Resident Evil: Revelations 2 uses this same idea to lesser effect during the Claire Redfield portions of the game. Claire’s got the guns, while Moira Burton has two things at her disposal: a flashlight and foul language. The player can control either character while AI or another human controls the other. The flashlight isn’t always essential for navigation (and it might make for one slightly bored co-op player), but it’s still useful for blinding enemies and spotting items in the environment.
Of course, no conversation about flashlights in horror games would be complete without discussing Alan Wake. Some games, such as Doom 3, enable the flashlight to be used as a melee weapon in a pinch. Alan Wake, however, makes the torch an indispensable part of your arsenal.
Pulp thriller writer Alan Wake takes a vacation with his wife and agent, hoping the getaway will cure his years-long bout of writer’s block.

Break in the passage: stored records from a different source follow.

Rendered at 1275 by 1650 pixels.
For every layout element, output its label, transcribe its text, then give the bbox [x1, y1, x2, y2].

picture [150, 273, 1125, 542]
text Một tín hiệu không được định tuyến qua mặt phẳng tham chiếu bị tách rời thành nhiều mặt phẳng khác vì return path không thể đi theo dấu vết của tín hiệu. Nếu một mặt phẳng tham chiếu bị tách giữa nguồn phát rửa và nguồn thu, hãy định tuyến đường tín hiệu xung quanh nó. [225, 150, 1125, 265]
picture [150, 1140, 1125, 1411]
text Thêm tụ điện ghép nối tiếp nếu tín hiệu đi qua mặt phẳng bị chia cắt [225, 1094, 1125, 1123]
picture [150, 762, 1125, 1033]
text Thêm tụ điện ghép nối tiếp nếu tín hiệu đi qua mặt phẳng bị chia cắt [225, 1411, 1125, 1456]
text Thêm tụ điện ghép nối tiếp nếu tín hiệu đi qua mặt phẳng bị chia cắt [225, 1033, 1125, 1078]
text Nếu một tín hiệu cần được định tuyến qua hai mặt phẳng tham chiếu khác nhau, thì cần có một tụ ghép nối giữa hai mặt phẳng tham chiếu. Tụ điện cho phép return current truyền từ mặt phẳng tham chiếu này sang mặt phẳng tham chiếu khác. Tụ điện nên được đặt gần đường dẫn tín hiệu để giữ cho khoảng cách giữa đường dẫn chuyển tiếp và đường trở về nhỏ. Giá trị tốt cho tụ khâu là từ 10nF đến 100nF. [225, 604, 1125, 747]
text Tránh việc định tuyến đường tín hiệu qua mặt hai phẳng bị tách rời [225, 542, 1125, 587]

Unfortunately, the bucolic mountain town of Bright Falls has been infested by the Dark Presence. This darkness is quite literal, as living beings and inanimate objects alike become “Taken,” coated in an ooey-gooey shadow. While the terminology is hackneyed, the gameplay approach is unique, with two items used in tandem. Players must first use the flashlight (powered with Energizer™ batteries, of course) to burn away the darkness. Only then can enemies be damaged with standard weaponry. By the end of the game it’s less “clever novelty” and more “just another combat mechanic,” but Alan Wake’s creepiness persists nonetheless thanks to a pervasive atmosphere of dread.
As fans and critics alike praised Alan Wake for its flashlight/weapon gameplay, poor Luigi (RIP) was once again relegated to second fiddle, despite having used a similar method for ghost bustin’ in 2001. The ghosts of Luigi’s Mansion were weakened when hit with a beam of light, then defeated with a special vacuum cleaner. Perhaps this is the greatest use of a flashlight in gaming: I mean, ridding your house of vengeful spirits and dust bunnies all at once is an incredible time-saver.

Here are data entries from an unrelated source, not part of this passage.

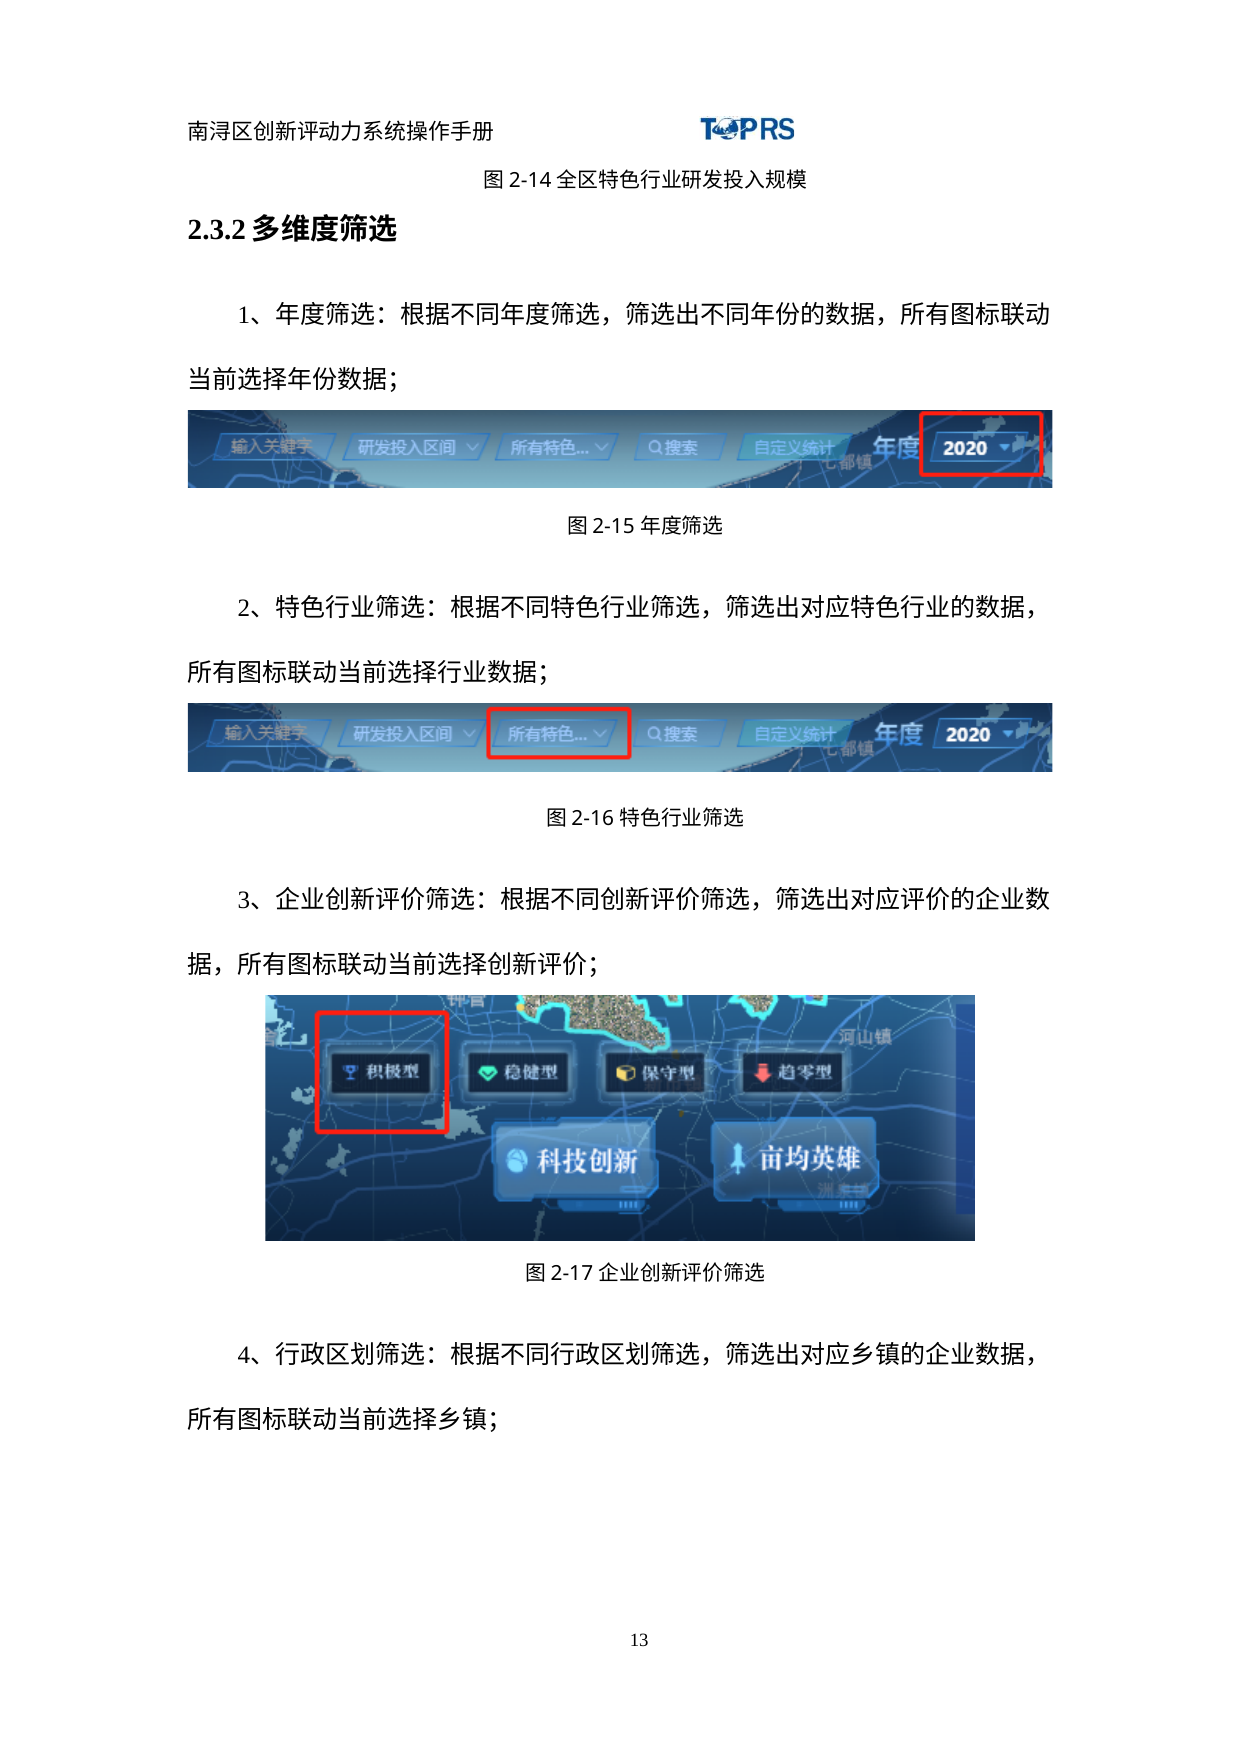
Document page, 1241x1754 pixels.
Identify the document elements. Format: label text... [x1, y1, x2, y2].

subtitle 2.3.2多维度筛选 [187, 194, 1053, 259]
text 图2-17 企业创新评价筛选 [187, 1256, 1053, 1288]
picture [699, 116, 795, 140]
list 特色行业筛选：根据不同特色行业筛选，筛选出对应特色行业的数据，所有图标联动当前选择行业数据； [187, 573, 1053, 703]
text 图2-15 年度筛选 [187, 508, 1053, 541]
text 图2-16 特色行业筛选 [187, 801, 1053, 833]
list 年度筛选：根据不同年度筛选，筛选出不同年份的数据，所有图标联动当前选择年份数据； [187, 281, 1053, 410]
list 行政区划筛选：根据不同行政区划筛选，筛选出对应乡镇的企业数据，所有图标联动当前选择乡镇； [187, 1321, 1053, 1451]
picture [187, 410, 1053, 488]
list 企业创新评价筛选：根据不同创新评价筛选，筛选出对应评价的企业数据，所有图标联动当前选择创新评价； [187, 866, 1053, 996]
text 图2-14 全区特色行业研发投入规模 [187, 162, 1053, 194]
picture [265, 995, 975, 1241]
picture [187, 703, 1053, 772]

And so, the next time you play a horror game, as you revel in the roar of your chainsaw or the splatting a zombie’s head with a hammer like it’s a watermelon and you’re Gallagher, please give a moment’s thought to the humble, noble flashlight. Whether wearable or hold-able, everlasting or rechargeable, the flashlight is there for you, to make you feel safe when you’re anything but. When you hear some kind of noise in the dark and you worry it’s a monster, it will be your flashlight that casts away that darkness and confirms it, which may not be soothing but it is helpful. Cling to your flashlights, horror game players, and you’ll make it through the gloom. Maybe.